- Assignment
Wherever the string "Boogaart" appears in the entries below, return the line that holds it.

§

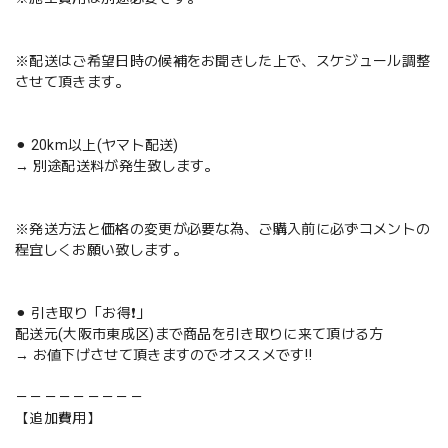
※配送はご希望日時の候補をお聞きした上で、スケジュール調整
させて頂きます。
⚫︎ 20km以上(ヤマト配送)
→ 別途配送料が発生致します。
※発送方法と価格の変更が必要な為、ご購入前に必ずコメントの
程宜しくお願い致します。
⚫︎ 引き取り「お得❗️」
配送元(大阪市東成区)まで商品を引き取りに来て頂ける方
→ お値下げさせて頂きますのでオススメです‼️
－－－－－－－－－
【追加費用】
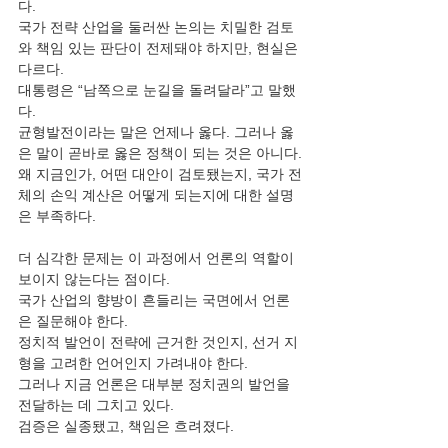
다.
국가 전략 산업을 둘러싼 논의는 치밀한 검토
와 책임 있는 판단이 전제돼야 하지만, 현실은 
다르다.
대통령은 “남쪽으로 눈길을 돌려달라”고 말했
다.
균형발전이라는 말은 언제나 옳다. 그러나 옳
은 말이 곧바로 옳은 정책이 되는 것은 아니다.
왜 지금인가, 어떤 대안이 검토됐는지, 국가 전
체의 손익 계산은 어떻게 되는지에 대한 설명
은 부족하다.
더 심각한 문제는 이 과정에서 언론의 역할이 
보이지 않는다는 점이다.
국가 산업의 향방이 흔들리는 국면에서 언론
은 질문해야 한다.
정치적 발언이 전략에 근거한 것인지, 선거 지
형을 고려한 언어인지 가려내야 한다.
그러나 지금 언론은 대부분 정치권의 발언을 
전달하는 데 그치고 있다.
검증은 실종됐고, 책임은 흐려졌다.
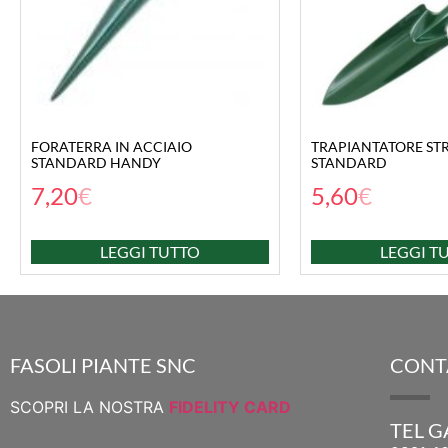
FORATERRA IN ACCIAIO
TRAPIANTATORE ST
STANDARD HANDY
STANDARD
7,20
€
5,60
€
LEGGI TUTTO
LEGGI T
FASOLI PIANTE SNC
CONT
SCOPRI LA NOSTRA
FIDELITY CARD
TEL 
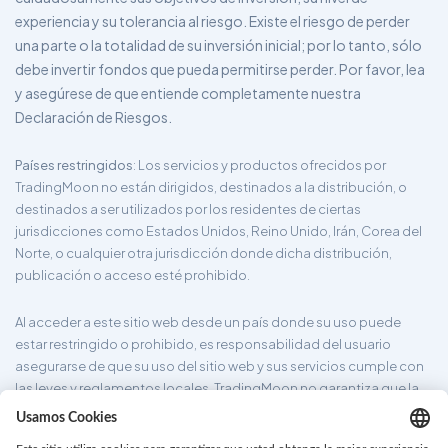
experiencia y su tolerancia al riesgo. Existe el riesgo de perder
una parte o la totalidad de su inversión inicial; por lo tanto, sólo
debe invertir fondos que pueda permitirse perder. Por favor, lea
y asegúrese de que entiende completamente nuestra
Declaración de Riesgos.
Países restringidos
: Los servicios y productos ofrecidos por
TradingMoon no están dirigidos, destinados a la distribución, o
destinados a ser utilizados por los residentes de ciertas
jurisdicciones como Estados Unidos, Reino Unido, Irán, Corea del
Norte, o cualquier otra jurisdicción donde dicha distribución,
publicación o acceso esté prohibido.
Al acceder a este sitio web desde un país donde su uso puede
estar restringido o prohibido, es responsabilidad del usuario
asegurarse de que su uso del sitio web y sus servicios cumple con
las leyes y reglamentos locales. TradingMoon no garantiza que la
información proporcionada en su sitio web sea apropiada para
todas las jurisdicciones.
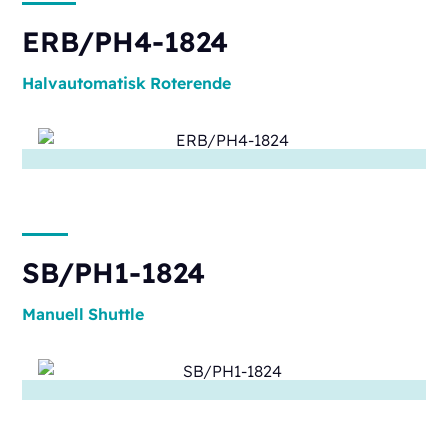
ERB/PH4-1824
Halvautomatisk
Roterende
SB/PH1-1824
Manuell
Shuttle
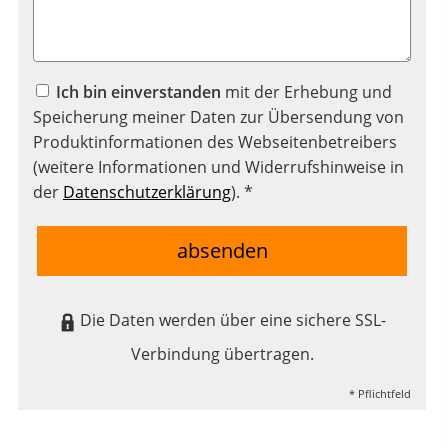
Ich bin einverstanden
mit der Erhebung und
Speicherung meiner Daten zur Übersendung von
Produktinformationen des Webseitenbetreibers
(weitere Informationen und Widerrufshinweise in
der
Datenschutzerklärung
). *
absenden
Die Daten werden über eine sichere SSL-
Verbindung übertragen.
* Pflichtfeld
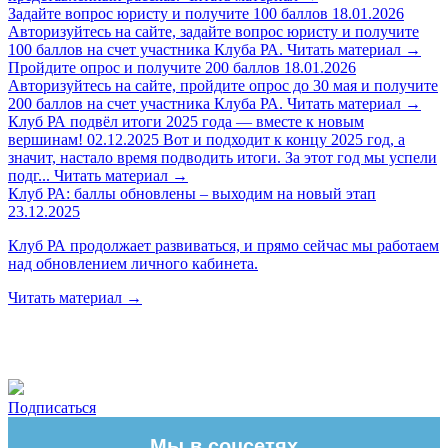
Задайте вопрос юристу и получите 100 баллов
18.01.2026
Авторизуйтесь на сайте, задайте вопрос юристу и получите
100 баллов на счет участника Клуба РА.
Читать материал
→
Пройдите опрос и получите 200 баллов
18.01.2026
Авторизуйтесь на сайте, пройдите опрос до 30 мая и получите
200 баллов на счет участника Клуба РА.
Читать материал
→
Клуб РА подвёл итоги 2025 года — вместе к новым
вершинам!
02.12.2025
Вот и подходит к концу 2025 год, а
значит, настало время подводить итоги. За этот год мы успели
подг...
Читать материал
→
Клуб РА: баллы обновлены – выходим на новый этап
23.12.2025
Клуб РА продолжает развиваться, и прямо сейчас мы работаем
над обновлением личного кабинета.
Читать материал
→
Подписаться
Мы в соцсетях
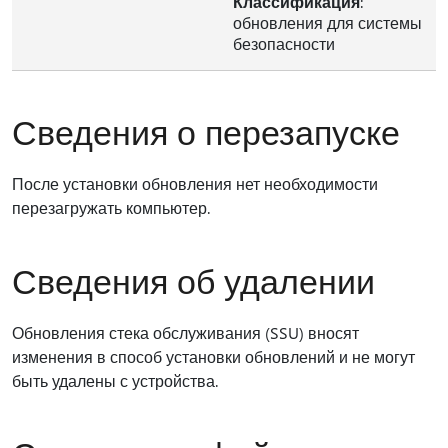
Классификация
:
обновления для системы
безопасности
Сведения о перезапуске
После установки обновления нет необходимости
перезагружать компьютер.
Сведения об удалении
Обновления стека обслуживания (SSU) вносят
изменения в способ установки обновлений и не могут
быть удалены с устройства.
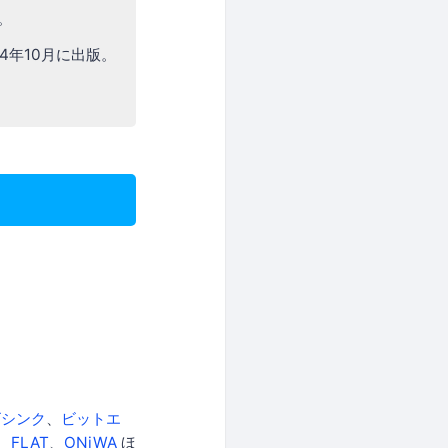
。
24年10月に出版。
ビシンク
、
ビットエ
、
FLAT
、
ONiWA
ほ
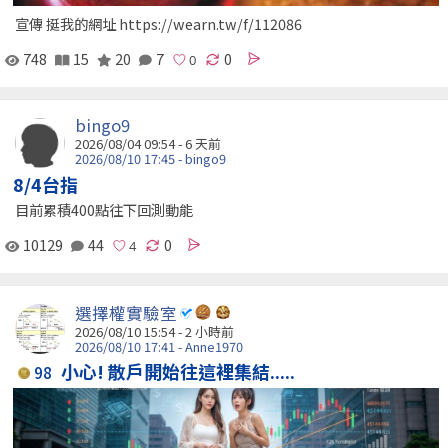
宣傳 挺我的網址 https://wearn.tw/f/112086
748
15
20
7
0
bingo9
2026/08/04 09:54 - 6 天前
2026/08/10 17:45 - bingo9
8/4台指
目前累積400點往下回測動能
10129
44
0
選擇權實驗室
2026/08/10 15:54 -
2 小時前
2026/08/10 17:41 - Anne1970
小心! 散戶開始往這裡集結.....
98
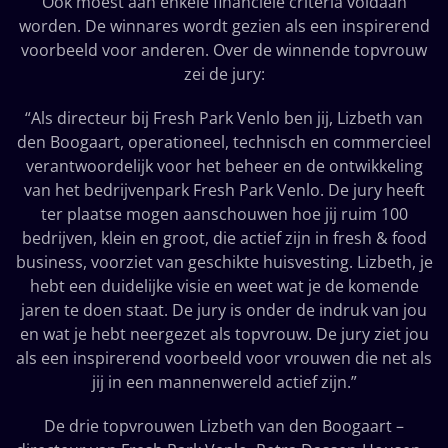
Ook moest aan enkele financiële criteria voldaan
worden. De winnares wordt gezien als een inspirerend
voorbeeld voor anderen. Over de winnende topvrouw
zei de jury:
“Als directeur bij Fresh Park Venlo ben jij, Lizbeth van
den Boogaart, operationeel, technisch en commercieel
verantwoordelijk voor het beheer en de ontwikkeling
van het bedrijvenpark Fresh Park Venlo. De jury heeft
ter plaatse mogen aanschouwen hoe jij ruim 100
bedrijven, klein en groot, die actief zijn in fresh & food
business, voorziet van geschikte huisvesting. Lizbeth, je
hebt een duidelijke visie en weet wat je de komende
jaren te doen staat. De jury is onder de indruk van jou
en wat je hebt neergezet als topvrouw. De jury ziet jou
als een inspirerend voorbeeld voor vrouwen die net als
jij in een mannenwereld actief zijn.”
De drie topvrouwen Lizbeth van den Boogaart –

§

- Reply
den Boogaart, operationeel, technisch en commercieel
De drie topvrouwen Lizbeth van den Boogaart –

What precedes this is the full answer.